Thursday, June 26, 2008

The SCOTUS 2007-08 term in review

The Supreme Court ended its 2007-08 term this week, and I'd like to briefly analyze (applying the Governance Imperative paradigm) a few of the more high-profile opinions that the Court issued this term. The opinions that I want to focus on are the following:



D.C. v Heller


In this opinion, the Supreme Court rules Washington D.C.'s total ban on handgun ownership as unconstitutional, clarifying for the first time that the Second Amendment's "right to bear arms" is an individual right. Along with the Boumediene decision, this opinion will go further to securing the constitutional rights of Americans than any Supreme Court decision in a long time. It is also no coincidence that these are two decisions in which the Court most faithfully interpreted the Constitution on its own terms. It applied the structural framework of the Constitution to reign in the excesses of government, the original reason for the inclusion of rights in the Constitution. Justice Scalia's review of etymological and historical analysis of the words in the Second Amendment is well worth the read.

Boumediene v. Bush


The Supreme Court ended years of extra-constitutional probing by the Bush Administration and confirmed that the Constitution does indeed follow the flag. The Boumediene ruling rejected the Bush Administration's notion that enemy (i.e., illegal or non-uniformed citizen) combatants in the custody of the military at Guantanamo Bay do indeed fall within the purview of the federal court system. These prisoners do have the right to file petitions of habeas corpus and are not relegated to the woefully inadequate military commissions, established by Congress in the Military Commissions Act of 2006 (MCA).

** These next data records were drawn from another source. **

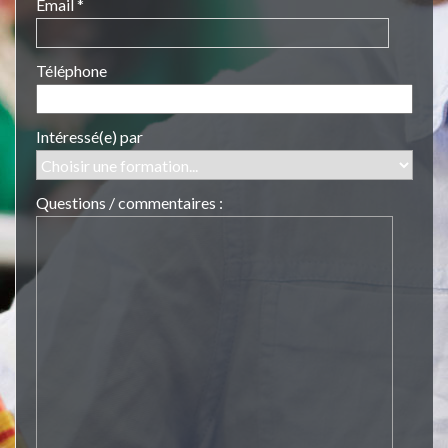
Email *
Téléphone
Intéressé(e) par
Questions / commentaires :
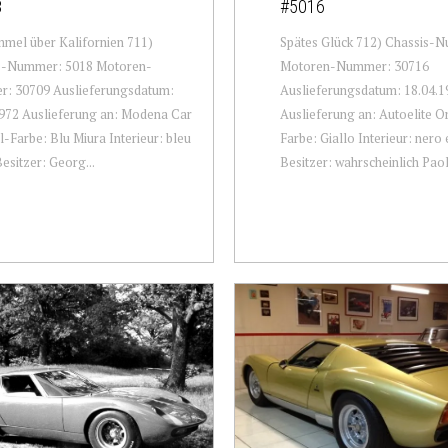
8
#5016
mel über Kalifornien 711)
Spätes Glück 712) Chassis-
s-Nummer: 5018 Motoren-
Motoren-Nummer: 30716
: 30709 Auslieferungsdatum:
Auslieferungsdatum: 18.04.1
972 Auslieferung an: Modena Car
Auslieferung an: Autoelite Or
l-Farbe: Blu Miura Interieur: bleu
Farbe: Giallo Interieur: nero 
Besitzer: Georg...
Besitzer: wahrscheinlich Paolo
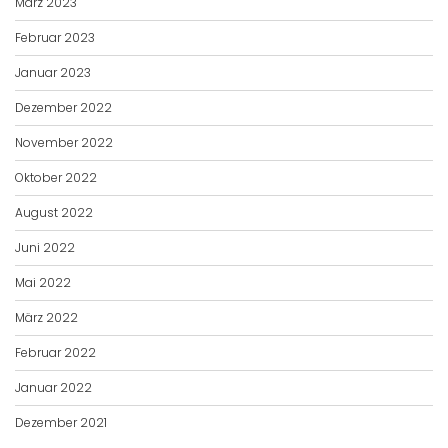
März 2023
Februar 2023
Januar 2023
Dezember 2022
November 2022
Oktober 2022
August 2022
Juni 2022
Mai 2022
März 2022
Februar 2022
Januar 2022
Dezember 2021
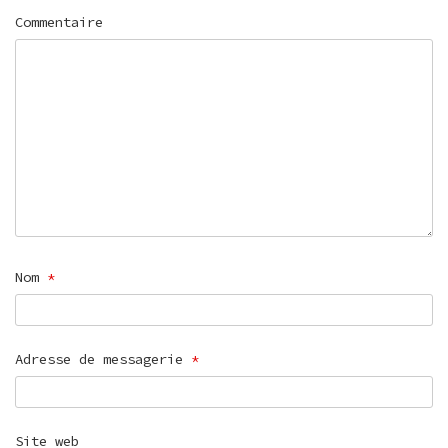
Commentaire
Nom
*
Adresse de messagerie
*
Site web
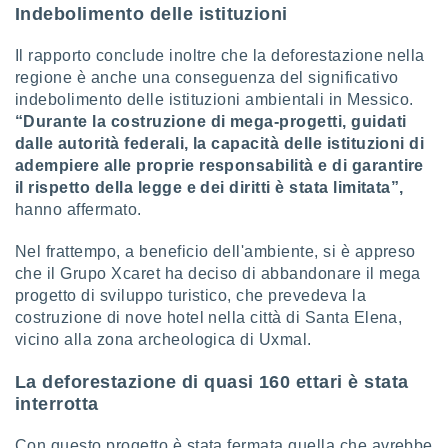
Indebolimento delle istituzioni
re e
e i
Il rapporto conclude inoltre che la deforestazione nella
tilizzare
ati per la
regione è anche una conseguenza del significativo
e dei
indebolimento delle istituzioni ambientali in Messico.
.
“Durante la costruzione di mega-progetti, guidati
dalle autorità federali, la capacità delle istituzioni di
izzazione
adempiere alle proprie responsabilità e di garantire
il rispetto della legge e dei diritti è stata limitata”,
azione
hanno affermato.
o la
e del
Nel frattempo, a beneficio dell'ambiente, si è appreso
vo,
che il Grupo Xcaret ha deciso di abbandonare il mega
à e
progetto di sviluppo turistico, che prevedeva la
i
zzati,
costruzione di nove hotel nella città di Santa Elena,
one delle
vicino alla zona archeologica di Uxmal.
ni dei
 e degli
La deforestazione di quasi 160 ettari è stata
 ricerche
interrotta
ico,
di
Con questo progetto è stata fermata quella che avrebbe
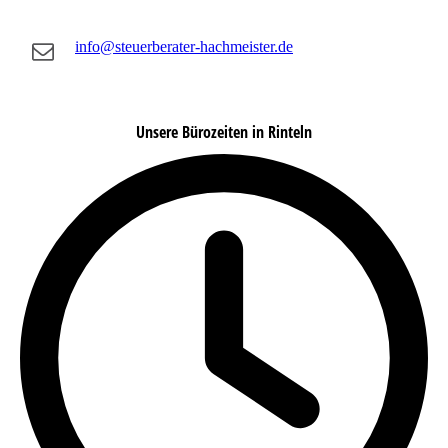
info@steuerberater-hachmeister.de
Unsere Bürozeiten in Rinteln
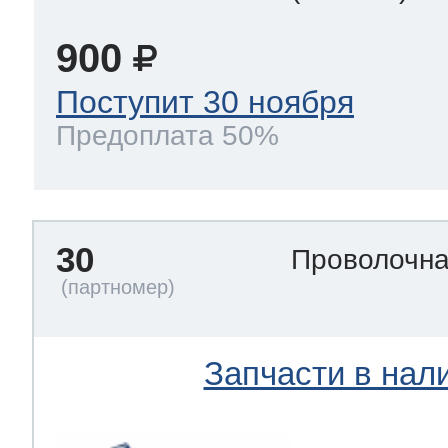
900
Поступит 30 ноября
Предоплата 50%
30
Проволочна
Запчасти в нал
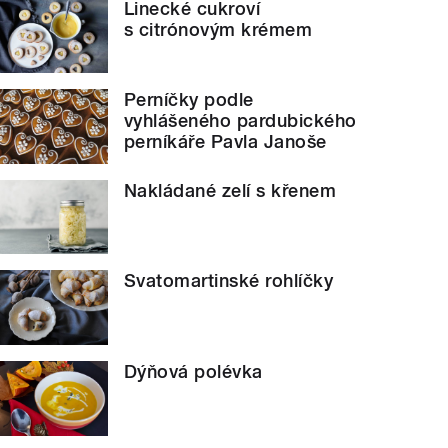
Linecké cukroví
s citrónovým krémem
Perníčky podle
vyhlášeného pardubického
perníkáře Pavla Janoše
Nakládané zelí s křenem
Svatomartinské rohlíčky
Dýňová polévka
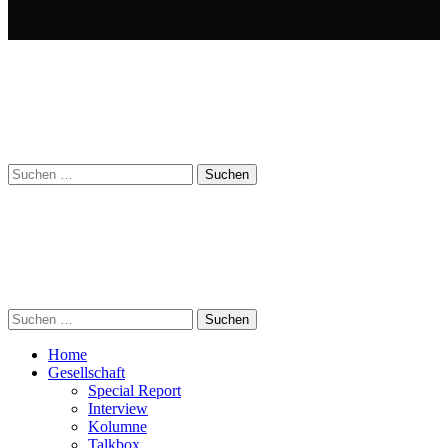
Suchen
nach:
Suchen
nach:
Home
Gesellschaft
Special Report
Interview
Kolumne
Talkbox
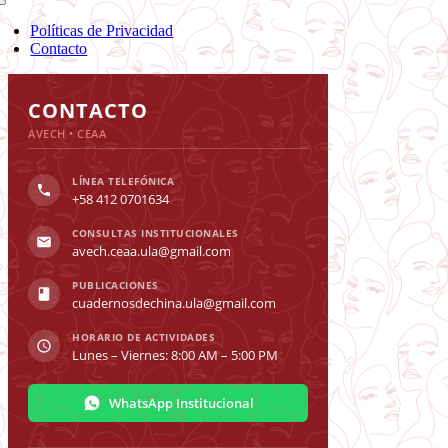
Toggle
Navigation
Políticas de Privacidad
Contacto
Toggle
Sliding
CONTACTO
Bar
AVECH • CEAA
Area
LÍNEA TELEFÓNICA
+58 412 0701634
CONSULTAS INSTITUCIONALES
avech.ceaa.ula@gmail.com
PUBLICACIONES
cuadernosdechina.ula@gmail.com
HORARIO DE ACTIVIDADES
Lunes – Viernes: 8:00 AM – 5:00 PM
WhatsApp Institucional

The Constitution is rather vague on the process of how to suspend habeas corpus in Article 1, Section 9, but is clear on when the writ may be suspended: "The privilege of the Writ of Habeas Corpus shall not be suspended, unless when in Cases of Rebellion or Invasion the public Safety may require it." Since the Suspension Clause is present in Article 1, it is generally recognized that only Congress may suspend the writ. Congress did limit the habeas rights of the Guantanamo detainees in the MCA, but the Court found that Congress did not provide an effective substitute "to correct any errors [of the tribunal], to assess the sufficiency of the Government’s evidence, and to admit and consider relevant exculpatory evidence that was not introduced during the earlier proceedings." Given that the "habeas court must have the power to order the conditional release of an individual unlawfully detained," the MCA does not meet the constitutional requirements (demanded by case law) needed for suspending the habeas corpus.

The Court's opinion reminds us of the reason why the writ of habeas corpus is so vital to the American constitutional order. From the opinion:


That the Framers considered the writ a vital instrument for the protection of individual liberty is evident from the care taken in the Suspension Clause to specify the limited grounds for its suspension: The writ may be suspended only when public safety requires it in times of rebellion or invasion. The Clause is designed to protect against cyclical abuses of the writ by the Executive and Legislative Branches. It protects detainee rights by a means consistent with the Constitution’s essential design, ensuring that, except during periods of formal suspension, the Judiciary will have a time-tested device, the writ, to maintain the “delicate balance of governance.”


As in the Heller opinion, we see the Court applying the structural framework of the Constitution to reign in the excesses of the Government (in this case, the Bush Administration and Congress through the MCA).

Giles v. California


This is another very good decision by the Supreme Court, holding that "to admit into evidence the unconfronted testimony of the murder victim under a doctrine of forfeiture by wrongdoing" is a violation of a defendant's Sixth Amendment right (to be "confronted with the witnesses against him"). This is understandably troubling in society's attempts to prosecute domestic violence cases, but constitutional rights cannot be swept aside when they prove inconvenient. The Court seemed to have forgotten this fact over the past few years (e.g., its 2005 Kelo v. City of New London decision), but this term produced several opinions that evidence a shift back to remembering the role and function of the Constitution.

Kenndy v Louisiana


The Court held that the application of the death penalty as a punishment for the crime of child rape is a violation of the Eighth Amendment ban on cruel and unusual punishment. This decision exhibits the worst in the Court's tendency to substitute an objective application of the Constitution's structural framework to enforce fairness with its own moralizing, subjective opinions on what is right and wrong. This case, along with cases like Roe v. Wade and Lawrence v Texas, usurps the constitutional role of the legislative branch, politicizes the judiciary, and works to de-legitimatize the court system.

In our constitutional system, it is solely the place of the legislature to decide what is right through the framework of the law. This is a very imperfect process and can lead to sloppy, imbalanced punishments between laws of similar "severeness", but this can only be effectively remedied through the constant, untiring vigilance of the people, working through their legislatures, demanding justice and equality.